(Input begins)

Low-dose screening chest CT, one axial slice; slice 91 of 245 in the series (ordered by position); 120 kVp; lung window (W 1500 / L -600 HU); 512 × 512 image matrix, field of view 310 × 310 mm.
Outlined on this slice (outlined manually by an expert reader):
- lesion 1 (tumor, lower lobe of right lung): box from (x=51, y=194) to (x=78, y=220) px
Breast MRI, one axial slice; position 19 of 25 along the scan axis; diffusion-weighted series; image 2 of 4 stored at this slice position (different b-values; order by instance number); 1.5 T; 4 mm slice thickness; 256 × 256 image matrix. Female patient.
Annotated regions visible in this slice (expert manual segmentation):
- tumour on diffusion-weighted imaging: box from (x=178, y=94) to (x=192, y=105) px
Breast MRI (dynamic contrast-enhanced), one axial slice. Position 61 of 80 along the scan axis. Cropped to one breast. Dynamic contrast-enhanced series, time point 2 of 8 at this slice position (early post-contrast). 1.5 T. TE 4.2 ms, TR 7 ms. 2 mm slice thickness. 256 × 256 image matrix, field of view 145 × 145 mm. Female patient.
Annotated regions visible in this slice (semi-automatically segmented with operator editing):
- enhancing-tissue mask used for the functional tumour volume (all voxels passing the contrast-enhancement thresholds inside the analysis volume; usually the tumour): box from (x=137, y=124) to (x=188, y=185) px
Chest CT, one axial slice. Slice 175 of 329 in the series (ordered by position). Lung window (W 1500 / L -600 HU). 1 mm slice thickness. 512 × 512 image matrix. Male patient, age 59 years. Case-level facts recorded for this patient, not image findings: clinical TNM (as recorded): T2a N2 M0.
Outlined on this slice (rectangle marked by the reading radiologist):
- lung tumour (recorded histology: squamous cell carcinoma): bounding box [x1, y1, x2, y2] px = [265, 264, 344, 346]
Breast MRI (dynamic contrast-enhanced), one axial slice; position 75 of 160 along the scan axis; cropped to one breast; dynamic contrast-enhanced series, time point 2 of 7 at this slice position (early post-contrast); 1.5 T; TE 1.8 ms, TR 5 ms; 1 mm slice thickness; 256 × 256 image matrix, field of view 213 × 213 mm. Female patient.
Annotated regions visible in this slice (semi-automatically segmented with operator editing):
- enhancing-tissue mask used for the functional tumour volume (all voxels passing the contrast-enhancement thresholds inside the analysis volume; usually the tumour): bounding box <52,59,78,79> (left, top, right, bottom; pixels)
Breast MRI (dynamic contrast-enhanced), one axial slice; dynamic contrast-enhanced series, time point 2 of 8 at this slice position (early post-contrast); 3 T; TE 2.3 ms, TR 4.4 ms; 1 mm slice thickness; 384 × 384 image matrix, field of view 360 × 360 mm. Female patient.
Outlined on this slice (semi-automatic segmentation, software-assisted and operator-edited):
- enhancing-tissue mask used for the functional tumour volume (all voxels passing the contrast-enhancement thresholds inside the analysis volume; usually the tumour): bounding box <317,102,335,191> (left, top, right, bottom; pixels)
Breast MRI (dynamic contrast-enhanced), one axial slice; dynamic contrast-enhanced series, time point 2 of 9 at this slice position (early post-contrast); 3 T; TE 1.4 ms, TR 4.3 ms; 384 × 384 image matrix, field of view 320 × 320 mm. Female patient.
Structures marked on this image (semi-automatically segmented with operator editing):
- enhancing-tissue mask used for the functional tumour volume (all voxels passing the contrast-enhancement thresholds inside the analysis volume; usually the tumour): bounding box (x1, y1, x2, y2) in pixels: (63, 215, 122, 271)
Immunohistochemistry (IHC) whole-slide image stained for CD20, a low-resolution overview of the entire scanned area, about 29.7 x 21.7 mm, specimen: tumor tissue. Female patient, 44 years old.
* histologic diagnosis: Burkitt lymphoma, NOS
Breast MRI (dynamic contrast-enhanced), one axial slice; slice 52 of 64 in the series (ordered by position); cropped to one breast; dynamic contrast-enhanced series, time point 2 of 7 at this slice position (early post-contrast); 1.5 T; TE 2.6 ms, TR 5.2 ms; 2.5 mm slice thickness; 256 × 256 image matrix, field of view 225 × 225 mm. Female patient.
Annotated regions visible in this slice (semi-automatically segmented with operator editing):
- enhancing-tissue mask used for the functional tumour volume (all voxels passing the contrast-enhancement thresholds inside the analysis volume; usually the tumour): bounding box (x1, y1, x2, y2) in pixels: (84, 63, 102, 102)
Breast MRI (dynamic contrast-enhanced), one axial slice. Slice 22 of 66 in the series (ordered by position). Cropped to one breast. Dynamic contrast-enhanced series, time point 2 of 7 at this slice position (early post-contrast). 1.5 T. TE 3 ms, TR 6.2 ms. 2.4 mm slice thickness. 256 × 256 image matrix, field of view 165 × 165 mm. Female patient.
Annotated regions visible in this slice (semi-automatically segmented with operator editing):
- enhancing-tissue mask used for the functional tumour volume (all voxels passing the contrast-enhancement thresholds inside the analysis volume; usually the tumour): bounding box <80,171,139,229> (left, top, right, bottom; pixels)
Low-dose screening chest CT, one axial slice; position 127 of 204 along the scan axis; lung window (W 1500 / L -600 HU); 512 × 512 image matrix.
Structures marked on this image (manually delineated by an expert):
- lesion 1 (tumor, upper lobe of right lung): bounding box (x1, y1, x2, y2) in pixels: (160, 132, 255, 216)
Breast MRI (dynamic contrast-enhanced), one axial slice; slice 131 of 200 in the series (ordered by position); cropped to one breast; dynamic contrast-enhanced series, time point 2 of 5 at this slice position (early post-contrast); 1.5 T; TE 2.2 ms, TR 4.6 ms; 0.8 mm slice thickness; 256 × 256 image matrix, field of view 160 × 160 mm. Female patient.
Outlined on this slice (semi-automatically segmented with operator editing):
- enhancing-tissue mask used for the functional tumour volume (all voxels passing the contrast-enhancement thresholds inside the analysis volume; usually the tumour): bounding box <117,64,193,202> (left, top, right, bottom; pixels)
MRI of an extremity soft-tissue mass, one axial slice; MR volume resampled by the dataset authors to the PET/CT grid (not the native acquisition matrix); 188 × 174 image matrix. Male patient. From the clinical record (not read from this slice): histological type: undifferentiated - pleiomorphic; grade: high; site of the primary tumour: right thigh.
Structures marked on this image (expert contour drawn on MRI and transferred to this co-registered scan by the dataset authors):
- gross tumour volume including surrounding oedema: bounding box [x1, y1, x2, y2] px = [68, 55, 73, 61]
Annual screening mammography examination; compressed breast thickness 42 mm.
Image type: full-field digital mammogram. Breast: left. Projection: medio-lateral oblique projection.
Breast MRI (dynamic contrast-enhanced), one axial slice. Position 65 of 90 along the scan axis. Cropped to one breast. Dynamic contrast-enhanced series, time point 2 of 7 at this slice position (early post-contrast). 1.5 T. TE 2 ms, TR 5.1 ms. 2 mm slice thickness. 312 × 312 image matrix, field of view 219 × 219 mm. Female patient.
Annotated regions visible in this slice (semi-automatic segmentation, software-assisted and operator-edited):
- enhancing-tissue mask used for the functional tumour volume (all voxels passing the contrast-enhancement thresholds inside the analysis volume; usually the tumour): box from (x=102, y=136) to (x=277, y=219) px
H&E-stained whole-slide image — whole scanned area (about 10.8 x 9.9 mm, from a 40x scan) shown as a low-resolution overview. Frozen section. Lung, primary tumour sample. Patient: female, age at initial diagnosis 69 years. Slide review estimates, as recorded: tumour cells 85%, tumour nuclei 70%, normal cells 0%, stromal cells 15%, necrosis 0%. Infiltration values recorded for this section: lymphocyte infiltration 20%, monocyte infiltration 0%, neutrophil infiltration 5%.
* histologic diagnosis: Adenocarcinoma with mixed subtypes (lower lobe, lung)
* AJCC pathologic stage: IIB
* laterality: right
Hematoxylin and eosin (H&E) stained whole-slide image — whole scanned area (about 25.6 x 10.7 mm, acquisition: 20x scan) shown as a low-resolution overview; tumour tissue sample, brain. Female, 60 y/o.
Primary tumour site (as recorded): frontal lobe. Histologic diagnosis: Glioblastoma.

(Input ends)

- **Directions for this task**: Scan the records for the word "scanned". Copy each line where it turns up.

- **Answer to the problem**:
Immunohistochemistry (IHC) whole-slide image stained for CD20, a low-resolution overview of the entire scanned area, about 29.7 x 21.7 mm, specimen: tumor tissue. Female patient, 44 years old.
H&E-stained whole-slide image — whole scanned area (about 10.8 x 9.9 mm, from a 40x scan) shown as a low-resolution overview. Frozen section. Lung, primary tumour sample. Patient: female, age at initial diagnosis 69 years. Slide review estimates, as recorded: tumour cells 85%, tumour nuclei 70%, normal cells 0%, stromal cells 15%, necrosis 0%. Infiltration values recorded for this section: lymphocyte infiltration 20%, monocyte infiltration 0%, neutrophil infiltration 5%.
Hematoxylin and eosin (H&E) stained whole-slide image — whole scanned area (about 25.6 x 10.7 mm, acquisition: 20x scan) shown as a low-resolution overview; tumour tissue sample, brain. Female, 60 y/o.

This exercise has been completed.